Statues of Bai Xingjian, Bai Juyi and Yuan Zhen in Yichang, Hubei, China.

Bai Xingjian (simplified Chinese: 白行简; traditional Chinese: 白行簡; pinyin: Bái Xíngjiǎn or Bó Xíngjiǎn; Wade–Giles: Pai Hsing-chien or Po Hsing-chien, 776–826) was a Chinese novelist, poet, and short story writer. He was a younger brother of the famed poet Bai Juyi.

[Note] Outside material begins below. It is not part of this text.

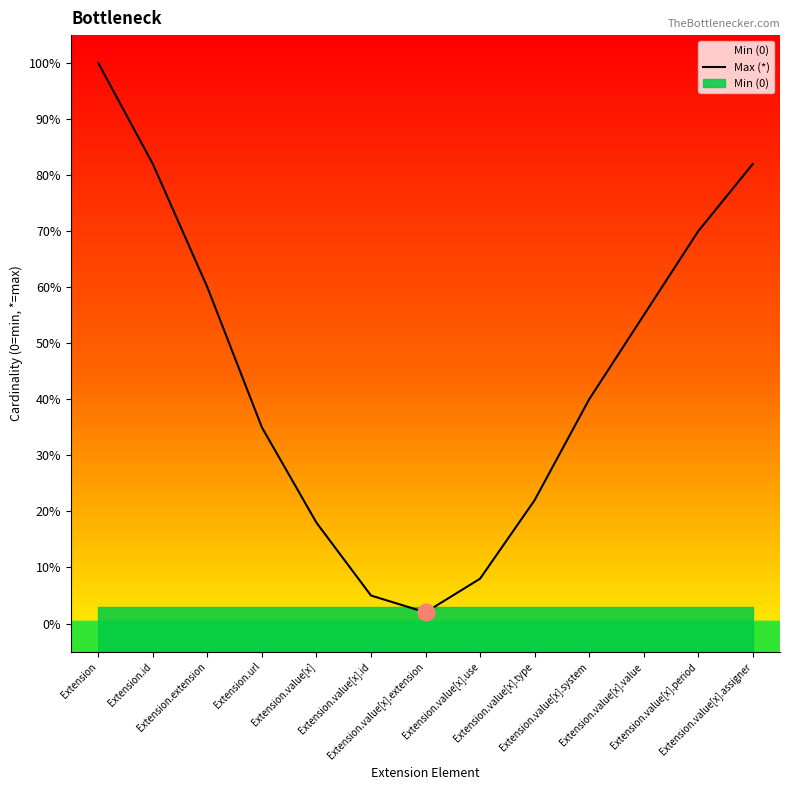

Is it true that the value at Extension.value[x].value is 0.6?

True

One of his most famous works is the novella The Tale of Li Wa.[1] It has been translated into English many times:

  • by Arthur Waley in More Translations from the Chinese (1919) — as "The Story of Miss Li".
  • by Yang Xianyi and Gladys Yang in The Dragon King's Daughter: Ten T'ang Dynasty Stories (1962) — as "Story of a Singsong Girl".
  • by Glen Dudbridge in The Tale of Li Wa: Study and Critical Edition of a Chinese Story from the Ninth Century (1983).

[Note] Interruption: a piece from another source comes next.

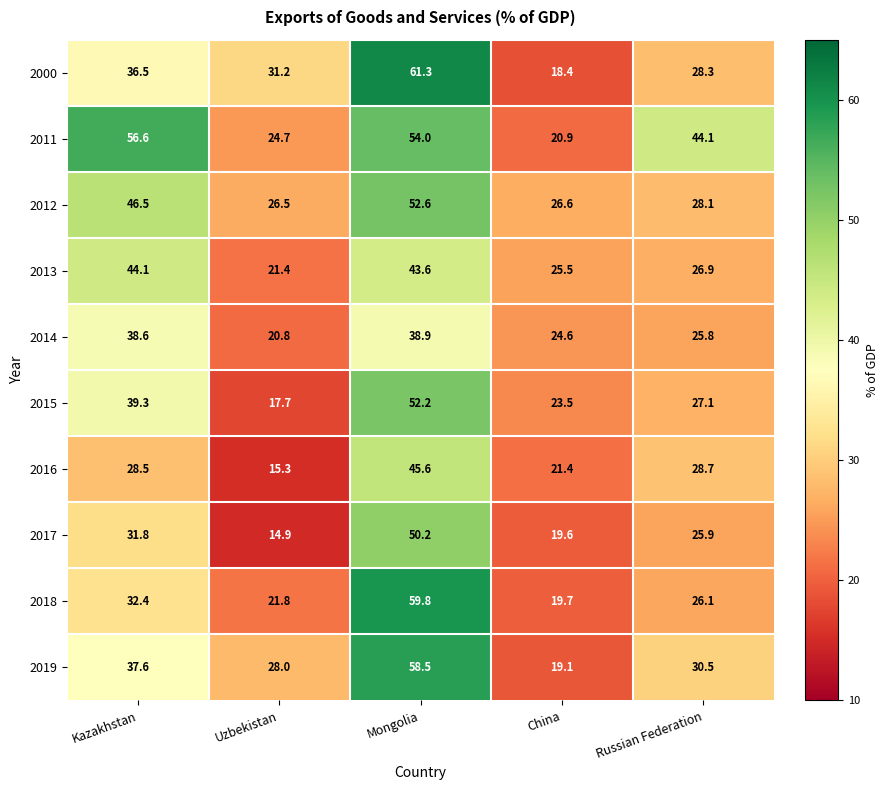

Which label corresponds to the smallest value in the chart?

Uzbekistan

It was also translated into many other languages, for example German by Franz Kuhn and French by André Lévy. He is also believed to have written the poem "Tiandi yinyang jiaohuan dalefu".[2]

Further reading

  • Zhongguo gudian xiaoshuo yanjiu zilao (T: 中國古典小說研究資料), ed., Bo Xingjian yu "Li Wa zhuan" (T: 白行簡與李娃傳). Taipei: Tianyi chubanshe, 1982.

References

  1. ^ Allen, Sarah M. (2020-10-26). Shifting Stories: History, Gossip, and Lore in Narratives from Tang Dynasty China. BRILL. pp. 31–33, 148. ISBN 978-1-68417-079-1.
  2. ^ Cullen, Christopher; Lo, Vivienne (2004). Medieval Chinese Medicine: The Dunhuang Medical Manuscripts. pp. 252–277. doi:10.4324/9780203482247. ISBN 9781134291311.